Saw in the source code the files like SubjectPublicKeyInfo.swift. This helps wrap the raw bytes and export them as pem. My current requirement is to export the curve25519 public key as a pem string. No libraries out there does this currently.

This is a good idea. I'll circulate the idea around and see how we feel about it.

I will add:

as the raw representation of the key is compressed 32 bytes. For pem, we require uncompressed bytes along with ASN1 encoding and other stuff right?

This is not true: Curve25519 public keys are not being emitted compressed, but they are always 32-bytes (Curve25519 keys only need the x coordinate). So the current output of the library is sufficient to produce a PEM format.

So the current output of the library is sufficient to produce a PEM format

Yes, I tried.
I'm currently achieving the same by prefixing a standard header that I got from Eskimo from Apple developer forums. But I'm sure everyone would be having this requirement, and nowhere is the prefix data for each curve type available as a list online.

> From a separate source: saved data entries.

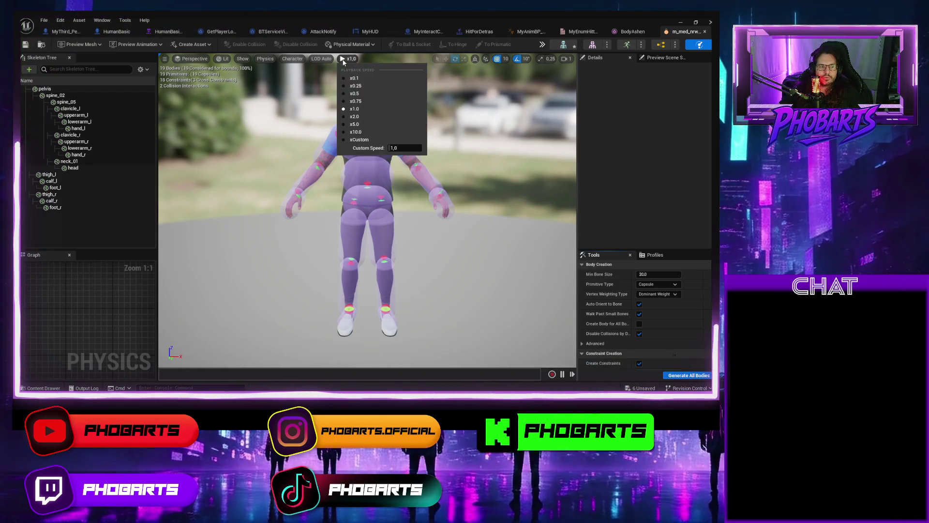
left_click(344, 59)
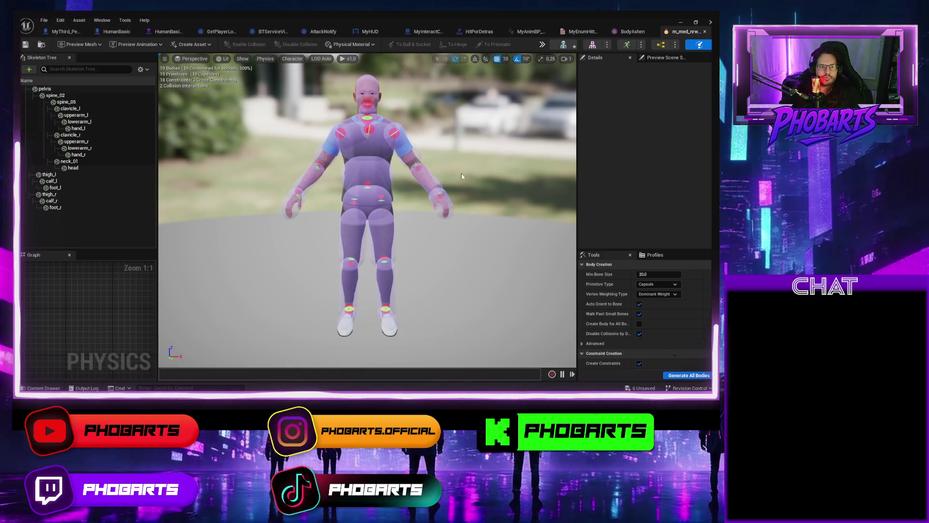
left_click_drag(511, 335, 390, 152)
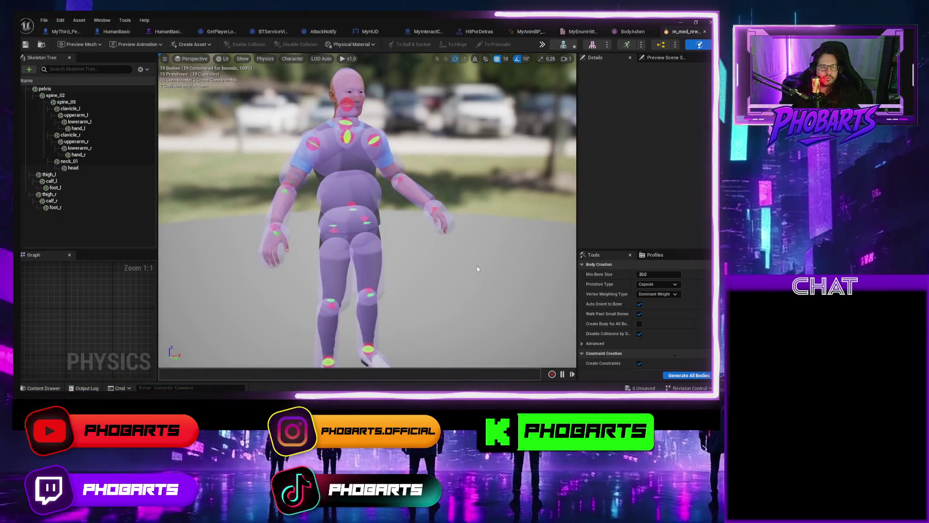
left_click(375, 141)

Here's my question and the answer that I got for this. This is working 👍

https://developer.apple.com/forums/thread/679787

Just wanted to mention regarding:

and nowhere is the prefix data for each curve type available as a list online.

These values are available out on the internet in RFC8410 listed by the algorithm identifier OID.
They are buried in an ASN.1 structure for SubjectPublicKeyInfo so it's hard to identify the ones that count for the algorithm you are using.

It looks like Quinn was giving you a head start on defining this structure when the following was provided:

let prefix = Data([0x30, 0x2A, 0x30, 0x05, 0x06, 0x03, 0x2B, 0x65, 0x6E, 0x03, 0x21, 0x00])

Which roughly translates to:

0x30 = SEQUENCE (42 bytes length (0x2A))
0x30 = SEQUENCE (5 bytes length (0x05))
0x06 = OBJECT IDENTIFIER (3 bytes length (0x03))
0x2B = 43 (I believe this represents an OID formula for 140+3 or 1.3 (x40+Y))
0x65 = 101 {iso(1) org(3) thawte(101)} (https://oidref.com/1.3.101)
0x6E = 110 (OID id-X25519(110) for https://datatracker.ietf.org/doc/html/rfc8410)
0x03 = BIT STRING (33 bytes in length 0x00 + your key bytes)

And that is why appending your raw key bytes to your prefix worked out to generate your PEM.

Thank you @agnosticdev for that detailed description :)
I did want an explanation for the series of bits and you provided it. Thank you!

Renaming the issue to better reflect what this is about. We'll take it in for consideration!